“Bugün sustuğumuz her şeyi çocuklarımıza bırakıyoruz. Bizim bugünümüz onların yarını. Mücadele etmediğimiz, değiştiremediğimiz her şey çocuklarımızın önüne engel olarak çıkacak. Azra bize bir kez daha acı bir şekilde gösterdi bunu.”
Biz işçilerin alınteriyle büyüyen sermayedarlar yeni yeni fabrikalar, organize sanayiler inşa ediyorlar. Alkışlar eşliğinde devlet erkânının attığı temeller, alınmayan güvenlik önlemleri yüzünden her gün ortalama 5 işçi arkadaşımıza mezar oluyor. Sağlıksız koşullar meslek hastalıklarına yol açıyor. Onlarca işçi sakat kalıyor. Yaşamak için zorunlu olduğumuz çalışma kapitalizm koşullarında bize açlık, yoksulluk ve ölüm getiriyor.
Oysa ki dünyadaki tüm zenginlikleri bizler üretiyoruz. Birimiz lastiğini yapmıştır, birimiz camını, diğeri pedalını… Binlerce otomobil çıkmıştır ellerimizden, biz çocuğumuza oyuncak bir otomobil alabilme umuduyla çalışırken… Çocuklarımız daha iyi bir okula gitsin diye fazla mesailere kalırken, bulunduğumuz şehrin belki bütün kırtasiye araç gereçlerini üretmişizdir. Okulun duvarları için kullanılan demirleri, pencere küpeştelerini, sıraların somunlarını… Saymakla bitmez ürettiklerimiz ama mesele ürettiklerimize güç yetiremeyişimiz. Ürettikçe sağlığımızdan oluşumuz, insanlıktan çıkışımız, tükenişimiz…
Sadece biz işçiler de değil, sermaye hem yarattığı koşullarla hem de meslek edindirme, iş imkânı yalanıyla çocuklarımızı da erkenden sömürü çarkının arasına alıyor. İş cinayetlerine çocuklarımızı ekliyor. Kayıtsız çocuk işçilikle, çıraklık adı altında sömürüyle, staj diye gidilen fabrikalarda yaşanan kazalarla çocuklarımızı ölüme bir adım daha yakınlaştırıyorlar. Bunlardan biri olan Azra Oymak, sanayiye kurulan “okuluna” giderken can verdi. Azra’nın liseli arkadaşları her gün tırların arasından dersliklerine ulaşmaya çalışıyor. Ateş pahası servis ücretleri, yapılmayan alt ve üst geçitler çocuklarımızı tehlikeye sokuyor. Mesele okula gitmekle de bitmiyor. Sermayenin sömürü çarkları arasında çocuklarımız da öğütülüyor.

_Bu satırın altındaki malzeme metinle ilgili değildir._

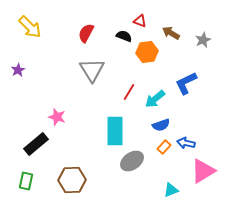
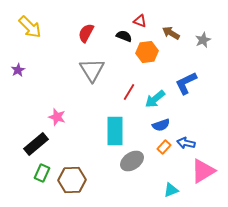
green rectangle: moved 16 px right, 8 px up; rotated 12 degrees clockwise
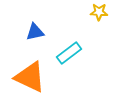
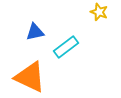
yellow star: rotated 18 degrees clockwise
cyan rectangle: moved 3 px left, 6 px up
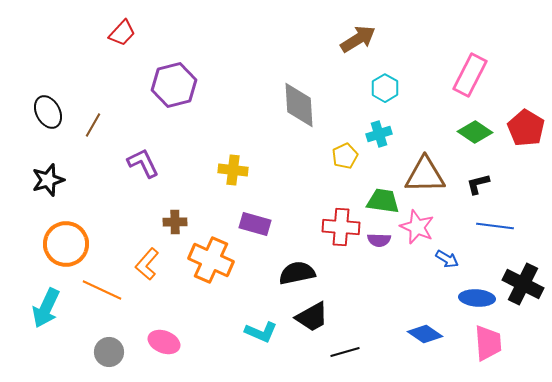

Her türlü sömürü koşullarına maruz kalan ama bunu sırf çocuklarımız böyle yaşamasın, iyi koşullara sahip olsun diye gerekçelendirmeye çalışan bizler iyi düşünmeliyiz. Bugün sustuğumuz her şeyi çocuklarımıza bırakıyoruz. Bizim bugünümüz onların yarını. Mücadele etmediğimiz, değiştiremediğimiz her şey çocuklarımızın önüne engel olarak çıkacak. Azra bize bir kez daha acı bir şekilde gösterdi bunu. Sermayeye karşı vereceğimiz her savaş ise, koşullarımızı düzeltmek ve çocuklarımıza daha iyi bir gelecek bırakabilmek demektir. Bunun için bize ve çocuklarımıza mezar kazan bu düzene karşı mücadele etmek kaçınılmaz bir sorumluluktur.
Sen susma ki insanca yaşamaya bir adım daha yaklaş! Sen susma ki senin neslin ve ardından gelenler senden mücadeleyi ve bedellerle kazandıklarını öğrensin, uygulasın, güvencelesin!